Lasst mich noch kurz von unserem gestrigen (unserem letzten) Aida Ausflug berichten:
Vorab: wir hatten einen englischsprachigen Guide und eine Begleitung von Aida, die übersetzt hat. Es gab also diesmal keine Beschwerden seitens der Mitreisenden, was wir als sehr wohltuend empfanden.
Der Guide hatte einen deutschsprachigen Audioguide mitgebracht, den er auf der Hinfahrt abspielte. So wurden wir mit vielen Informationen über Vietnam, Saigon, Land und Leute versorgt. Eine wirklich gute Idee, die auch von anderen übernommen werden sollte.
Nach einer Fahrzeit von circa 100 Minuten bis Saigon war unser erster Stopp am Museum mit Wasserpuppen Theater.
Dort hatten wir circa 60 Minuten Aufenthalt und konnten ein Wasserpuppenspiel miterleben und das Museum besichtigen.
Danach ging es mit dem Bus weiter zum Saigon Skywalk im 49. Stockwerk. Vermutlich waren alle Aida Gäste gestern dort. Einen wirklichen Skywalk gab es nicht, dafür aber eine schöne Aussicht über Saigon.
Wieder am Boden angekommen, verteilte unser Guide Speisekarten für das im Gebäude befindliche Restaurant und verkündete, man könne dort innerhalb von 40 Minuten ein Dreigängemenü zu sich nehmen, was uns von vornherein sehr unwahrscheinlich erschien.

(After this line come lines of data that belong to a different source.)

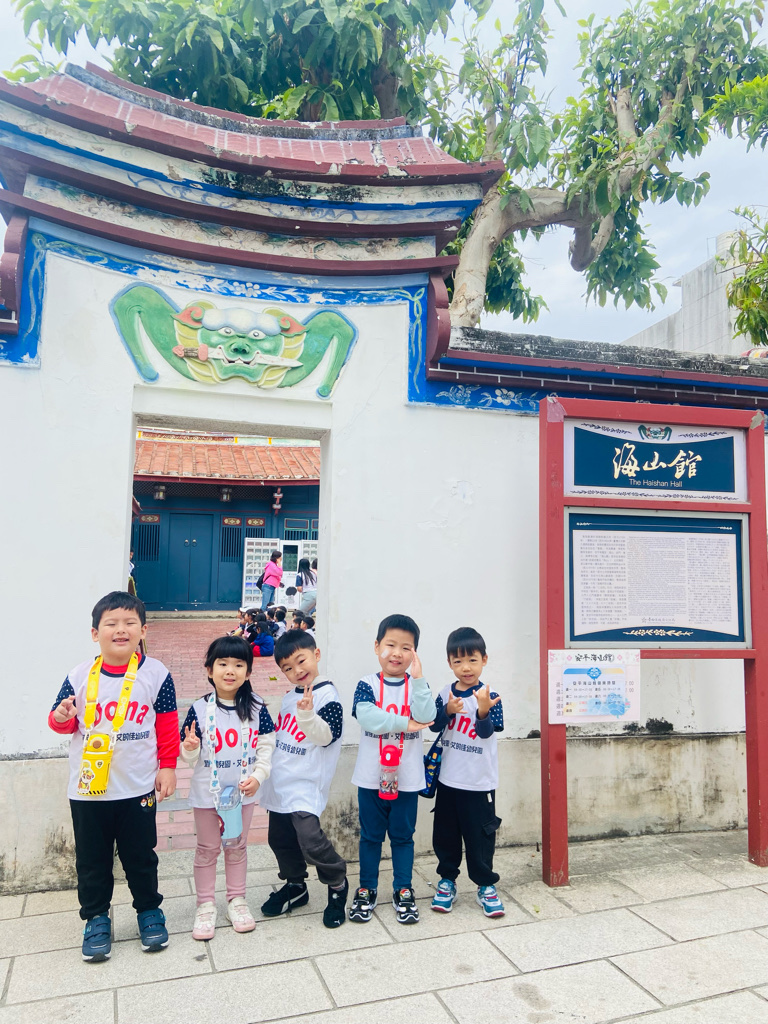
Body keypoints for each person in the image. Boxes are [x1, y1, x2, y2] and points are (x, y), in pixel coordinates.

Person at [48, 591, 179, 962]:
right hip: (88, 790)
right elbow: (60, 721)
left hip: (137, 787)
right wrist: (61, 716)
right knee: (92, 860)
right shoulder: (78, 676)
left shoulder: (156, 674)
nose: (121, 630)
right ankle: (96, 918)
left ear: (143, 631)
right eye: (111, 623)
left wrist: (168, 766)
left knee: (141, 856)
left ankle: (149, 911)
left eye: (129, 623)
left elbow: (167, 725)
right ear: (95, 633)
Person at [180, 635, 275, 940]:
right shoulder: (198, 709)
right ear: (210, 670)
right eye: (222, 664)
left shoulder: (257, 708)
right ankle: (205, 904)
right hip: (207, 796)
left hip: (241, 796)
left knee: (236, 847)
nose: (230, 670)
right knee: (207, 849)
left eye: (238, 664)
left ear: (248, 672)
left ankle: (237, 900)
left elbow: (266, 746)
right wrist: (190, 748)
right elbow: (188, 755)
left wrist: (258, 776)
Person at [258, 630, 348, 928]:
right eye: (287, 668)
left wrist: (308, 716)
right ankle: (296, 885)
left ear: (316, 654)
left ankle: (337, 882)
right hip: (280, 781)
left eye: (301, 660)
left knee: (310, 839)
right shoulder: (289, 697)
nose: (297, 670)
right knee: (279, 839)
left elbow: (327, 737)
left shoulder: (328, 696)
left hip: (305, 782)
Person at [348, 614, 435, 925]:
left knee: (403, 837)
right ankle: (366, 888)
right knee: (370, 836)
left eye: (406, 648)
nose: (397, 653)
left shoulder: (417, 686)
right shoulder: (367, 684)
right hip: (371, 777)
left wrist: (420, 679)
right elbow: (365, 715)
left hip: (407, 778)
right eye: (390, 645)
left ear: (414, 653)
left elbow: (428, 715)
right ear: (377, 647)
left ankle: (403, 889)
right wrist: (404, 724)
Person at [429, 627, 505, 918]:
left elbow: (486, 733)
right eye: (458, 661)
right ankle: (447, 881)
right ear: (449, 663)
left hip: (479, 782)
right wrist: (447, 710)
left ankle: (486, 885)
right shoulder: (444, 693)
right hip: (448, 780)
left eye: (472, 660)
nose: (466, 667)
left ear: (484, 659)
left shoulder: (490, 696)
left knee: (480, 838)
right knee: (445, 834)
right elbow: (434, 725)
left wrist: (482, 710)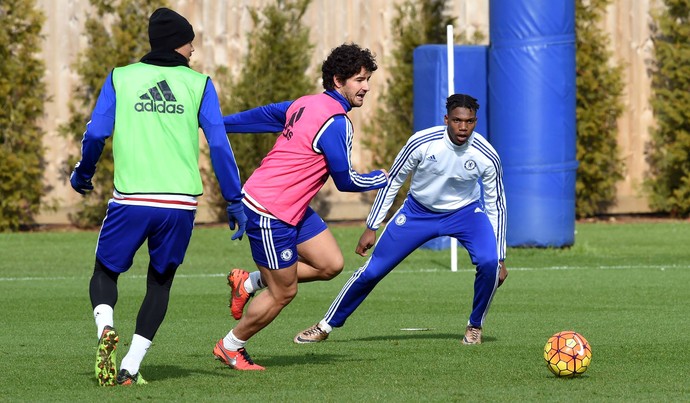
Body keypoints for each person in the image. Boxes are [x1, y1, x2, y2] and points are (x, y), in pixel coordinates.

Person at [69, 8, 246, 386]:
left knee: (105, 272)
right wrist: (233, 198)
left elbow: (96, 133)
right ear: (177, 44)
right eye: (190, 41)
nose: (194, 49)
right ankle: (131, 366)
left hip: (131, 200)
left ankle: (105, 328)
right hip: (180, 205)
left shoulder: (122, 77)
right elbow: (218, 143)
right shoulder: (199, 84)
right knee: (160, 283)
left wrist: (84, 172)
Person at [212, 43, 389, 370]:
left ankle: (248, 282)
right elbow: (346, 180)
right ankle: (231, 346)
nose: (366, 87)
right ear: (338, 80)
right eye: (359, 80)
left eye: (367, 80)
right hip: (269, 210)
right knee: (283, 292)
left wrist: (217, 123)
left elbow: (263, 116)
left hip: (289, 206)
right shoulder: (336, 122)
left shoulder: (305, 103)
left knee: (330, 264)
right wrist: (381, 178)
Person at [293, 93, 508, 346]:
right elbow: (393, 181)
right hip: (418, 212)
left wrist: (500, 256)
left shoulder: (486, 154)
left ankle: (475, 325)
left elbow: (496, 205)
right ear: (446, 119)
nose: (463, 127)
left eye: (470, 122)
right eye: (457, 121)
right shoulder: (422, 143)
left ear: (475, 122)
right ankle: (325, 325)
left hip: (465, 213)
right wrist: (372, 226)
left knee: (489, 262)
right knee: (372, 271)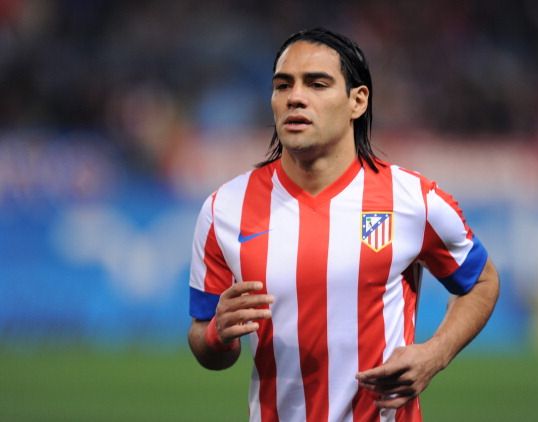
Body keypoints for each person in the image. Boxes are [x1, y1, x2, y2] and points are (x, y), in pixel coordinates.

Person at [187, 27, 499, 422]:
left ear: (358, 100)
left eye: (317, 84)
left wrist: (434, 355)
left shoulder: (412, 200)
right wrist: (217, 333)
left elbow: (482, 281)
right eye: (283, 85)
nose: (295, 97)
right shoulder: (224, 210)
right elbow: (203, 339)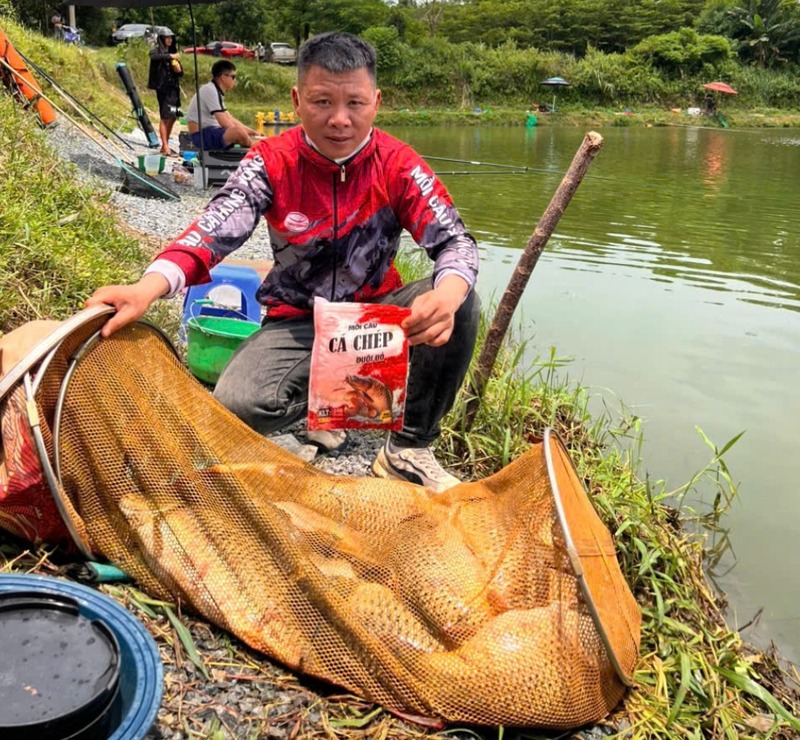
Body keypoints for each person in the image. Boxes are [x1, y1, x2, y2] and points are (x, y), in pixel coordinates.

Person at [86, 32, 480, 493]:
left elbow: (456, 243)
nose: (339, 119)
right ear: (296, 100)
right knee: (238, 404)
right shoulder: (271, 160)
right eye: (321, 101)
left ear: (376, 102)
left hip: (377, 316)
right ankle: (327, 408)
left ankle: (409, 446)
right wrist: (146, 288)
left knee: (461, 296)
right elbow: (215, 228)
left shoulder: (399, 164)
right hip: (298, 319)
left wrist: (447, 296)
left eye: (355, 103)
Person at [183, 60, 258, 150]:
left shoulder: (216, 91)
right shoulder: (210, 90)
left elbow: (229, 118)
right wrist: (243, 135)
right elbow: (224, 123)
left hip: (211, 131)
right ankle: (255, 147)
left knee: (239, 131)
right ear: (223, 77)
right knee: (238, 132)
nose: (234, 80)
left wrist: (251, 132)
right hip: (202, 135)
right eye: (233, 77)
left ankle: (251, 146)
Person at [147, 27, 183, 157]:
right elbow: (154, 56)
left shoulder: (174, 52)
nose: (169, 40)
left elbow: (180, 73)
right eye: (167, 38)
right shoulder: (157, 52)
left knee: (174, 116)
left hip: (174, 89)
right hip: (163, 89)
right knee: (165, 116)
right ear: (162, 39)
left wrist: (178, 68)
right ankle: (165, 145)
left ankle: (165, 143)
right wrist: (170, 56)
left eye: (171, 38)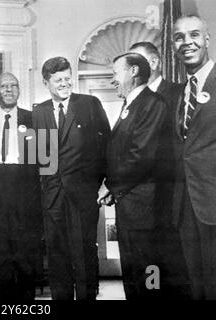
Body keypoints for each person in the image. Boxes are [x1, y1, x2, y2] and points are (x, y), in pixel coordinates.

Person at [32, 56, 110, 300]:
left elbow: (107, 145)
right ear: (46, 82)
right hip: (52, 197)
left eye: (68, 78)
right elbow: (36, 157)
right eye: (58, 80)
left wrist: (105, 184)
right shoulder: (39, 111)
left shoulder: (89, 104)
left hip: (83, 195)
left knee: (85, 253)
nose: (65, 84)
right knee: (57, 256)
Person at [100, 52, 166, 299]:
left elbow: (141, 155)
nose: (112, 80)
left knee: (149, 273)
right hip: (131, 206)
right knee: (132, 271)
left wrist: (111, 185)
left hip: (146, 210)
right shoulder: (132, 105)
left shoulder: (152, 104)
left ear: (134, 72)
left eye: (115, 73)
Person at [129, 42, 190, 298]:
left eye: (138, 63)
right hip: (141, 203)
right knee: (148, 274)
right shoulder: (132, 99)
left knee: (175, 272)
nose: (132, 72)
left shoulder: (179, 93)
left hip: (174, 199)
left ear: (153, 63)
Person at [0, 72, 43, 301]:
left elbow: (44, 163)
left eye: (13, 86)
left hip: (26, 200)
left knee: (26, 263)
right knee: (2, 262)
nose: (8, 90)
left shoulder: (35, 119)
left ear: (19, 90)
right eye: (3, 86)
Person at [171, 15, 216, 299]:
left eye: (194, 35)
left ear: (207, 40)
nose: (187, 42)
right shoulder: (182, 91)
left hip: (213, 201)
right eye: (179, 37)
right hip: (186, 204)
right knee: (197, 284)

Circa zehn Gäste nahmen dieses Angebot an. Wir anderen besichtigten die Umgebung und aßen in einem Streetfood Restaurant Chicken Curry, das hervorragend schmeckte. Nach unserer Rückkehr zum Treffpunkt fehlte (natürlich) die Gäste, die sich für das Dreigängemenü entschieden hatten. Als diese nach 20 Minuten immer noch nicht da waren, entschied sich unser Guide in dem Restaurant nach ihnen Ausschau zu halten und teilte uns danach mit, dass es noch circa 15 Minuten dauern werde. Tatsächlich haben wir dann 50 Minuten gewartet und konnten diese Zeit nicht nutzen, was ausgesprochen ärgerlich war. Dieses soll kein Vorwurf an die Gäste sein, die sich für das Essen entschieden hatten, denn sie berichteten uns, dass sie über 40 Minuten auf den ersten Gang warten mussten und dann alle drei Gänge innerhalb von 10 Minuten hinuntergeschlungen haben, um uns nicht länger warten zu lassen. Darüber waren auch diese Gäste sichtlich erbost.

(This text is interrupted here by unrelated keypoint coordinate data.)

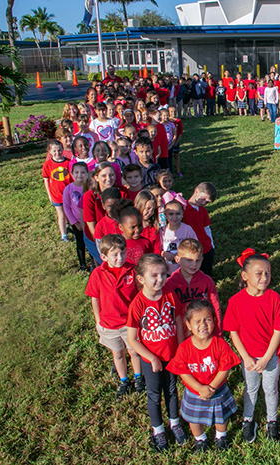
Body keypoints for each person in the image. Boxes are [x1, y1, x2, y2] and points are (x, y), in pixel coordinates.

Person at [223, 250, 280, 443]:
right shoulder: (236, 301)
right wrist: (246, 357)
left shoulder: (274, 298)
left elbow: (278, 331)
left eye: (267, 272)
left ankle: (272, 420)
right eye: (259, 273)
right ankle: (248, 420)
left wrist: (267, 357)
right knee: (250, 389)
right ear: (245, 276)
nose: (264, 277)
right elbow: (233, 331)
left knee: (270, 389)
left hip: (270, 356)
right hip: (248, 357)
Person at [126, 254, 185, 453]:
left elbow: (177, 321)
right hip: (150, 359)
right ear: (141, 279)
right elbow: (133, 339)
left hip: (171, 355)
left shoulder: (170, 295)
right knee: (154, 394)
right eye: (154, 275)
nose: (160, 279)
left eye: (163, 274)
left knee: (171, 390)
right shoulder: (137, 305)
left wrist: (180, 349)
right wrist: (151, 358)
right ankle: (158, 430)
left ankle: (174, 422)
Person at [167, 299, 240, 453]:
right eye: (197, 321)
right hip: (195, 393)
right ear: (188, 325)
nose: (203, 325)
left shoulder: (220, 344)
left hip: (217, 390)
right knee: (194, 419)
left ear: (214, 321)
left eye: (207, 319)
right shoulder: (184, 348)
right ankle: (200, 439)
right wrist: (200, 388)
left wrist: (212, 387)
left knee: (221, 417)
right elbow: (182, 371)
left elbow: (224, 368)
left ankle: (221, 436)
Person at [85, 234, 144, 400]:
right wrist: (98, 320)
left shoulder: (133, 270)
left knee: (134, 351)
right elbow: (94, 298)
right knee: (118, 354)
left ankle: (139, 377)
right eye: (115, 255)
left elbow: (141, 294)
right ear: (104, 257)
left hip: (130, 323)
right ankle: (124, 380)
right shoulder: (97, 274)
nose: (120, 258)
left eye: (123, 253)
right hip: (109, 324)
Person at [166, 238, 221, 329]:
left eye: (197, 260)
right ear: (177, 259)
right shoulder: (170, 284)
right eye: (189, 260)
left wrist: (218, 330)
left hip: (204, 329)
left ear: (202, 259)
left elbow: (216, 307)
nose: (194, 264)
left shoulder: (207, 281)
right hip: (181, 332)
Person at [42, 139, 72, 241]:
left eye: (59, 150)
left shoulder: (68, 162)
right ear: (49, 152)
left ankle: (73, 229)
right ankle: (64, 235)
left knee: (71, 213)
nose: (57, 153)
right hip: (56, 194)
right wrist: (49, 195)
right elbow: (46, 180)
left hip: (68, 194)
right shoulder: (47, 164)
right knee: (61, 214)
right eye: (54, 151)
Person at [63, 161, 90, 271]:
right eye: (77, 172)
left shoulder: (89, 187)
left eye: (83, 172)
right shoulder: (68, 189)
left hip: (89, 221)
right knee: (80, 243)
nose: (80, 175)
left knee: (91, 241)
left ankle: (94, 262)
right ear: (72, 174)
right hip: (77, 222)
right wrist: (74, 222)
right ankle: (82, 264)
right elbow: (66, 207)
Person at [159, 200, 197, 274]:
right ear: (165, 215)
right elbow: (158, 248)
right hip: (166, 270)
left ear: (182, 214)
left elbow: (195, 247)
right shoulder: (162, 231)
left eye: (178, 214)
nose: (174, 217)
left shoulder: (187, 229)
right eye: (171, 214)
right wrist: (164, 253)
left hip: (184, 269)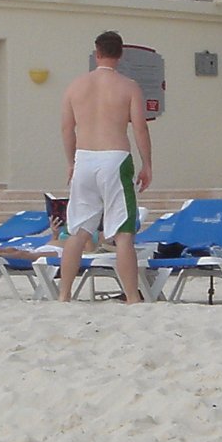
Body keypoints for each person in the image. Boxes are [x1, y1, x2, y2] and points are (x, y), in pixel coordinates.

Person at [57, 31, 152, 303]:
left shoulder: (75, 86)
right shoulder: (129, 87)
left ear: (96, 53)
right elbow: (140, 129)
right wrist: (147, 165)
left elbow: (66, 127)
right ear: (120, 55)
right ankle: (132, 297)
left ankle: (64, 294)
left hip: (84, 157)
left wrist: (70, 162)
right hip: (115, 158)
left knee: (78, 231)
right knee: (123, 233)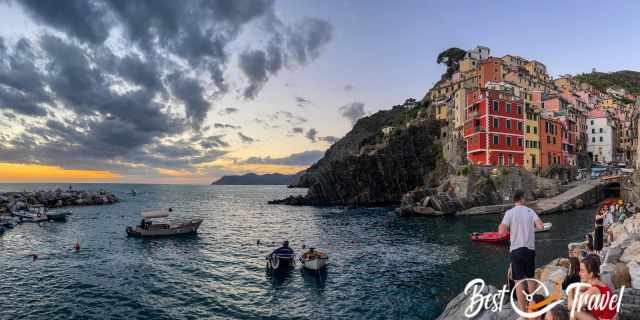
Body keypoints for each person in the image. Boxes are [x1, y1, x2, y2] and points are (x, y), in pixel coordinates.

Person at [498, 190, 545, 313]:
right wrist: (530, 228)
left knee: (518, 281)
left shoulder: (509, 213)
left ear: (514, 200)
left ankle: (523, 311)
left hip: (516, 250)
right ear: (522, 199)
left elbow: (501, 231)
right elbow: (541, 226)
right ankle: (533, 306)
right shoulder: (530, 211)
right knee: (530, 278)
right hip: (529, 249)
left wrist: (509, 230)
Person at [566, 254, 617, 320]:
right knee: (582, 308)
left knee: (574, 312)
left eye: (582, 271)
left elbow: (570, 306)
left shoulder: (593, 290)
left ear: (591, 274)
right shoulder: (600, 283)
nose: (579, 273)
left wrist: (570, 289)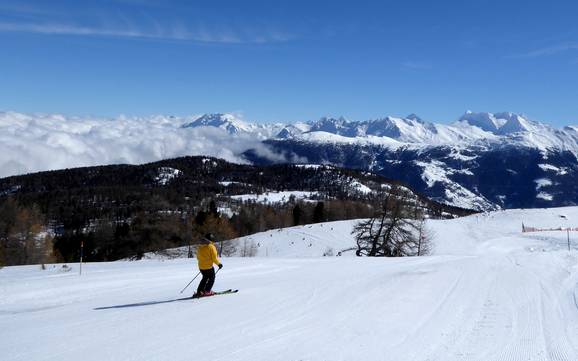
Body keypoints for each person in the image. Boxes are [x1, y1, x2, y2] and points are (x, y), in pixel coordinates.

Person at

Warum der Guide allerdings dieses Restaurant mit einer ersichtlich unrealistischen Zeitangabe den Mitreisenden empfohlen hatte, bleibt sein Geheimnis. Ich möchte auch nicht darüber spekulieren, welches Interesse er daran gehabt haben könnte. ![]()
Danach wurde dann natürlich die Zeit knapp und das Restprogramm in Windeseile abgespult.
Dazu zählte ein kurzer Fotostopp bei dem WiedervereinigungGebäude, Notre-Dame, dem alten Postamt, einer Künstlerwerkstatt nebst Shop und dem Markt, wo wir lediglich noch 35 Minuten Zeit dafür hatten, diesen zu besuchen, bevor wir die Rückfahrt zum Schiff antraten, die sich aufgrund diverser Staus verzögerte.
Mein Fazit: diesen Ausflug hätte man ohne Probleme auch individuell durchführen können und hätte sehr viel mehr Zeit dafür gehabt, an den Orten zu verweilen, die einem persönlich gefallen. Insbesondere aber hätte man nicht 50 Minuten sinnlos in einem nicht klimatisierten Gebäude auf die Mitreisenden warten müssen, was wirklich sehr ärgerlich war ![]()
Eines steht jedenfalls nach diesem Urlaub fest. In Zukunft werden wir unser Ausflüge wieder individuell planen und durchführen.
Damit beginnen wir gleich morgen in Singapur.